Many Democrats, and some Republicans, expressed concern with the Republican leadership for “raiding” many special funds to garner the additional money. In debate on the House floor, Rep. Cecil Brown, D-Jackson, asked was it fair that fees nurses thought they were paying to run their oversight agency be used for the general fund.
“We don’t want to rob anybody, but realize too these (special funds) are state funds just like general funds are state funds,” said Rep. Mac Huddleston, R-Pontotoc, who handles many of the budgets for the special fund agencies.
Last week, House Appropriations Chair Herb Frierson, R-Poplarville, amended another bill to make those special funds available for the House to spend. Many members complained Frierson did not adequately explain to the House the content of the amendment taking money from the special fund agencies.
Frierson told the House Wednesday he hopes to find ways not to use all of those special funds, but said they were needed currently to ensure the House passed a balanced budget.
Frierson said money taken from the special funds was cash balances and would not affect their operation. Many special fund agency directors, though, have said those funds were dedicated to vital services.
Leslie Lee, director of the Office of State Public Defender, said the nearly $3 million taken from her agency was being held in reserves because she often has to contract with private attorneys to help with the caseload. For instance, she said, if multiple capital crimes are com-mitted, she does not have the staff to provide all the assistance a county might need in defending the case.
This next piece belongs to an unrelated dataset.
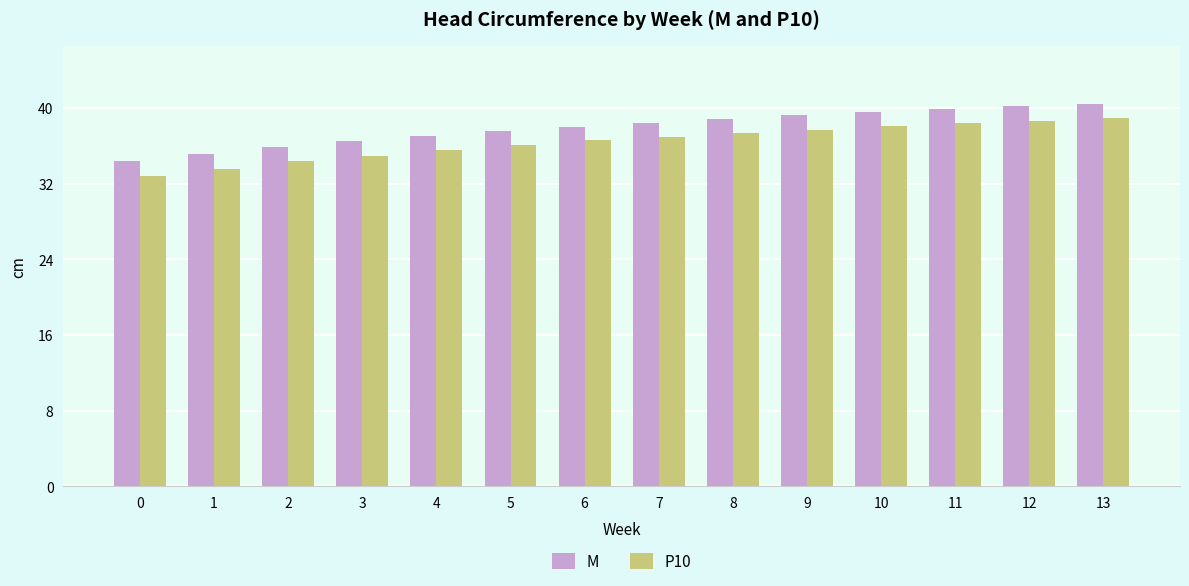

Rank the series at 8 from lowest to highest value.

P10, M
Lee said she would understand if 10 percent was taken from each special fund agency “to donate to the general fund,” but said it was unfair to make it difficult for her small agency to perform the mission for which it was created.
The House took up and passed about 20 special fund agency budget bills Wednesday. It is expected to take up education and other general fund agency budgets today.
The House leadership is proposing a general fund budget of $5.56 billion – almost $50 million more than was expended during the 2011 session.